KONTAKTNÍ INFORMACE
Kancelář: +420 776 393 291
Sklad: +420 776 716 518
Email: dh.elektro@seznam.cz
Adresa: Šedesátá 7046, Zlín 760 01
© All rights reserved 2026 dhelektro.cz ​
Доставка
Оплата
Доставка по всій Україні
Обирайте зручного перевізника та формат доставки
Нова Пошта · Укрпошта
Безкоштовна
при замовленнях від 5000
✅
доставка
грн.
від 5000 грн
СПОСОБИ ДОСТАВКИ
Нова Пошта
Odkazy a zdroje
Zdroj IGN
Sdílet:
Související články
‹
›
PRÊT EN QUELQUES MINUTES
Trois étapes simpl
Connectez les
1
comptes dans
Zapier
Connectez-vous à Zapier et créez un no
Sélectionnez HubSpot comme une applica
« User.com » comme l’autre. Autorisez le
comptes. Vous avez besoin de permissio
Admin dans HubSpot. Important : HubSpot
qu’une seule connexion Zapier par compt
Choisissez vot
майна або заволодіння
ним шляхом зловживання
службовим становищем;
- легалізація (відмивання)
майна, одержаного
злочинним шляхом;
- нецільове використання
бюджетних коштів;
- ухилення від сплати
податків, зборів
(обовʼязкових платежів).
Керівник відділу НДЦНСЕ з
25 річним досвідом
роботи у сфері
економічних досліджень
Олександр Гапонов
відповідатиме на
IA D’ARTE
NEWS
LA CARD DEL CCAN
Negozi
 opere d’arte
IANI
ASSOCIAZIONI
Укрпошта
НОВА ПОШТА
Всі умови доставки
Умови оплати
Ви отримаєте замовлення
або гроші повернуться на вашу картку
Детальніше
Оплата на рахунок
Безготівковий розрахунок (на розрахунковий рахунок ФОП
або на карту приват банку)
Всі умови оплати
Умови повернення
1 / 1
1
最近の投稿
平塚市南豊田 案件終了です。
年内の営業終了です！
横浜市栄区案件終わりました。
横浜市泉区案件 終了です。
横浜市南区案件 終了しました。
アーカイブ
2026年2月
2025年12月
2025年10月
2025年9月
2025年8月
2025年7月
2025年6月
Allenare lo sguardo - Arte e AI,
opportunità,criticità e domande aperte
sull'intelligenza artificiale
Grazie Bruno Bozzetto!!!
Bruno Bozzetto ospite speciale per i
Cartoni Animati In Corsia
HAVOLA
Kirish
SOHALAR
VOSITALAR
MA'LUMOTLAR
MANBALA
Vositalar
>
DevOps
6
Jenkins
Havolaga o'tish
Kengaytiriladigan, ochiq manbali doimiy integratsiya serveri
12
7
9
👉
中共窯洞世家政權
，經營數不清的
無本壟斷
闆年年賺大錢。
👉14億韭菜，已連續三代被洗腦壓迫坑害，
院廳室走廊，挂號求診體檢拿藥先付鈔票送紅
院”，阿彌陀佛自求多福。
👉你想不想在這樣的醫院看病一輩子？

====================

**HOW TO COMPLETE THIS TASK**
Rewrite every line of the records, replacing "Zapier" with "Make" each time it occurs and leaving all other text unchanged.

**OUTPUT OF THE EXERCISE**
KONTAKTNÍ INFORMACE
Kancelář: +420 776 393 291
Sklad: +420 776 716 518
Email: dh.elektro@seznam.cz
Adresa: Šedesátá 7046, Zlín 760 01
© All rights reserved 2026 dhelektro.cz ​
Доставка
Оплата
Доставка по всій Україні
Обирайте зручного перевізника та формат доставки
Нова Пошта · Укрпошта
Безкоштовна
при замовленнях від 5000
✅
доставка
грн.
від 5000 грн
СПОСОБИ ДОСТАВКИ
Нова Пошта
Odkazy a zdroje
Zdroj IGN
Sdílet:
Související články
‹
›
PRÊT EN QUELQUES MINUTES
Trois étapes simpl
Connectez les
1
comptes dans
Make
Connectez-vous à Make et créez un no
Sélectionnez HubSpot comme une applica
« User.com » comme l’autre. Autorisez le
comptes. Vous avez besoin de permissio
Admin dans HubSpot. Important : HubSpot
qu’une seule connexion Make par compt
Choisissez vot
майна або заволодіння
ним шляхом зловживання
службовим становищем;
- легалізація (відмивання)
майна, одержаного
злочинним шляхом;
- нецільове використання
бюджетних коштів;
- ухилення від сплати
податків, зборів
(обовʼязкових платежів).
Керівник відділу НДЦНСЕ з
25 річним досвідом
роботи у сфері
економічних досліджень
Олександр Гапонов
відповідатиме на
IA D’ARTE
NEWS
LA CARD DEL CCAN
Negozi
 opere d’arte
IANI
ASSOCIAZIONI
Укрпошта
НОВА ПОШТА
Всі умови доставки
Умови оплати
Ви отримаєте замовлення
або гроші повернуться на вашу картку
Детальніше
Оплата на рахунок
Безготівковий розрахунок (на розрахунковий рахунок ФОП
або на карту приват банку)
Всі умови оплати
Умови повернення
1 / 1
1
最近の投稿
平塚市南豊田 案件終了です。
年内の営業終了です！
横浜市栄区案件終わりました。
横浜市泉区案件 終了です。
横浜市南区案件 終了しました。
アーカイブ
2026年2月
2025年12月
2025年10月
2025年9月
2025年8月
2025年7月
2025年6月
Allenare lo sguardo - Arte e AI,
opportunità,criticità e domande aperte
sull'intelligenza artificiale
Grazie Bruno Bozzetto!!!
Bruno Bozzetto ospite speciale per i
Cartoni Animati In Corsia
HAVOLA
Kirish
SOHALAR
VOSITALAR
MA'LUMOTLAR
MANBALA
Vositalar
>
DevOps
6
Jenkins
Havolaga o'tish
Kengaytiriladigan, ochiq manbali doimiy integratsiya serveri
12
7
9
👉
中共窯洞世家政權
，經營數不清的
無本壟斷
闆年年賺大錢。
👉14億韭菜，已連續三代被洗腦壓迫坑害，
院廳室走廊，挂號求診體檢拿藥先付鈔票送紅
院”，阿彌陀佛自求多福。
👉你想不想在這樣的醫院看病一輩子？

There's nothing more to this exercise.